** Request 1 **
Please condense the paragraph of the news article beginning "After months of unsuccessful contract negotiations" into a shorter version that keeps its main facts.

** Reading passage **
State Appoints Mediator for Calexico Schools, Teacher Talks

PERB Session Slated for December for Stalled Contract Negotiations

CALEXICO — A mediation session stemming from stalled contract negotiations between the Calexico Unified School District and Associated Teachers Calexico is anticipated for December.

The anticipated session follows the appointment of a mediator by the state Public Employment Relations Board on or about Monday, Nov. 8, the district said in a written statement Tuesday, Nov. 10.

After months of unsuccessful contract negotiations, the district on Oct. 29 requested an impasse determination from PERB, as well as the appointment of a mediator, which PERB approved on Nov. 2.

The mediator will attempt to negotiate a resolution between the district and the teachers’ union and has the authority to work with the parties for days or months.

“CUSD looks forward to working with the mediator and ACT with the hope that the impasse and negotiations will both be resolved,” the district said in its statement.

The district had previously announced on its website on Oct. 27 that it believed it had reached an impasse with Associated Teachers Calexico and was seeking PERB’s intervention.

** Request 2 **
Reproduce the lines of the listing from the one containing "black rectangle: moved 2 px left" through the end of the listing, swapping "ellipse" for "oval" wherever it occurs and changing nothing else. Leave the pictures out.

** Material for the task **
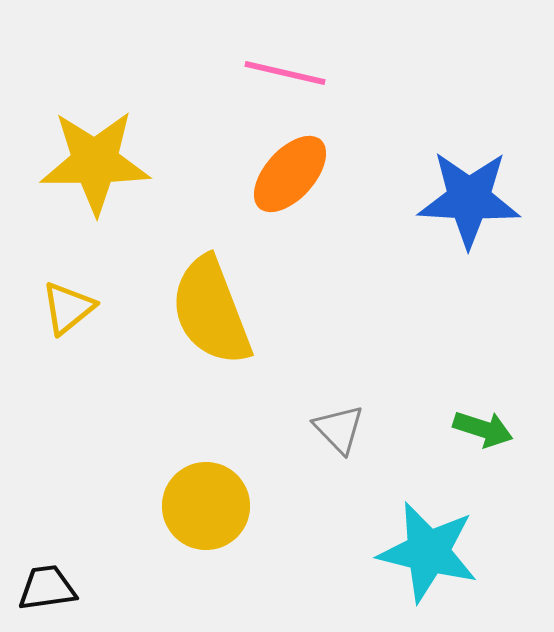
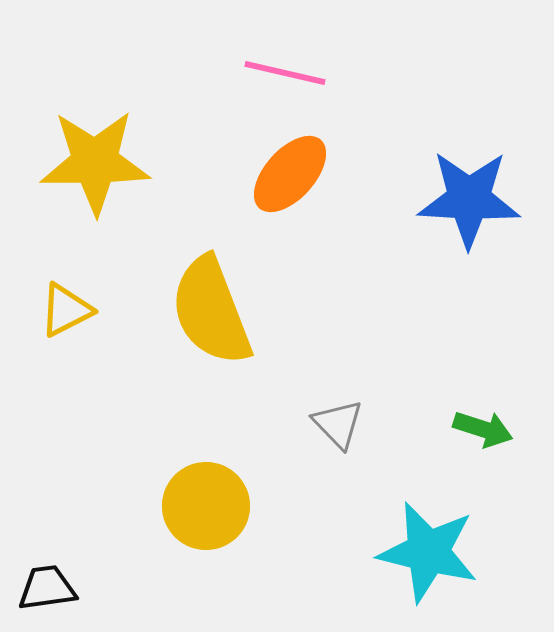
yellow triangle: moved 2 px left, 2 px down; rotated 12 degrees clockwise
gray triangle: moved 1 px left, 5 px up
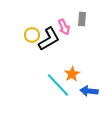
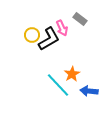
gray rectangle: moved 2 px left; rotated 56 degrees counterclockwise
pink arrow: moved 2 px left, 1 px down
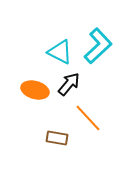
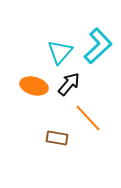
cyan triangle: rotated 44 degrees clockwise
orange ellipse: moved 1 px left, 4 px up
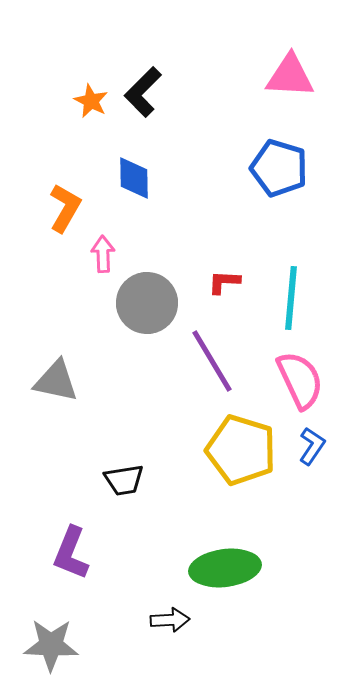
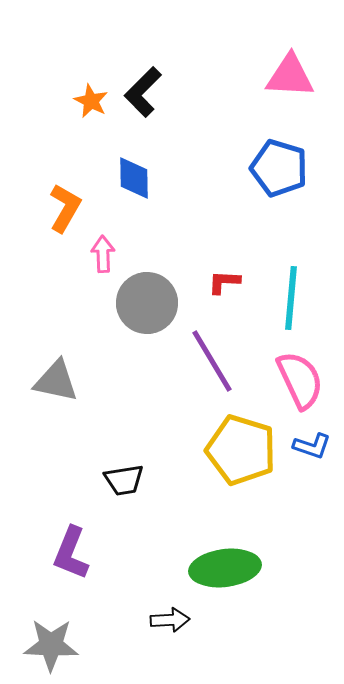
blue L-shape: rotated 75 degrees clockwise
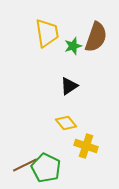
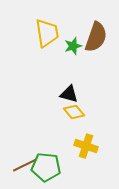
black triangle: moved 8 px down; rotated 48 degrees clockwise
yellow diamond: moved 8 px right, 11 px up
green pentagon: moved 1 px up; rotated 20 degrees counterclockwise
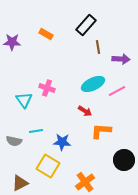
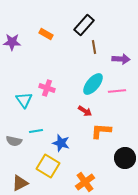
black rectangle: moved 2 px left
brown line: moved 4 px left
cyan ellipse: rotated 25 degrees counterclockwise
pink line: rotated 24 degrees clockwise
blue star: moved 1 px left, 1 px down; rotated 12 degrees clockwise
black circle: moved 1 px right, 2 px up
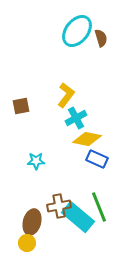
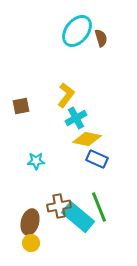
brown ellipse: moved 2 px left
yellow circle: moved 4 px right
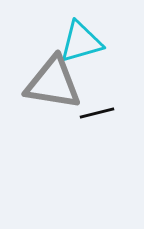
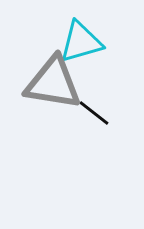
black line: moved 3 px left; rotated 52 degrees clockwise
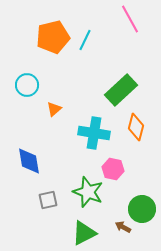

** Output 1 **
After months of failed contract talks, the district asked PERB on Oct. 29 to declare an impasse and appoint a mediator, and PERB approved the request on Nov. 2.

** Output 2 **
black rectangle: moved 2 px left
brown line: moved 4 px left
cyan oval: rotated 25 degrees counterclockwise
pink line: rotated 24 degrees clockwise
blue star: moved 1 px left, 1 px down; rotated 12 degrees clockwise
black circle: moved 1 px right, 2 px up
brown oval: moved 2 px left
yellow circle: moved 4 px right
black line: moved 3 px left; rotated 52 degrees clockwise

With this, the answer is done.